Required action - Can you copy the lines from the one that contains "Indian playback singer" through the end of the material below, exactly and with nothing else?

Record extracts -
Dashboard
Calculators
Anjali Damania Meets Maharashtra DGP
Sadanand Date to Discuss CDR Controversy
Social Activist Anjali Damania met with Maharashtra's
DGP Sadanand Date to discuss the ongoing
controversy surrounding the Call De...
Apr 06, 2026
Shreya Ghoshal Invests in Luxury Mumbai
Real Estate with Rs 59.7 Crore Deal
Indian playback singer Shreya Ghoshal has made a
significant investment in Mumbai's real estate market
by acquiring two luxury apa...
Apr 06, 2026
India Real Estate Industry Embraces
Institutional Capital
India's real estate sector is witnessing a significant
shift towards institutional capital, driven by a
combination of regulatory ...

Response to the exercise -
Indian playback singer Shreya Ghoshal has made a
significant investment in Mumbai's real estate market
by acquiring two luxury apa...
Apr 06, 2026
India Real Estate Industry Embraces
Institutional Capital
India's real estate sector is witnessing a significant
shift towards institutional capital, driven by a
combination of regulatory ...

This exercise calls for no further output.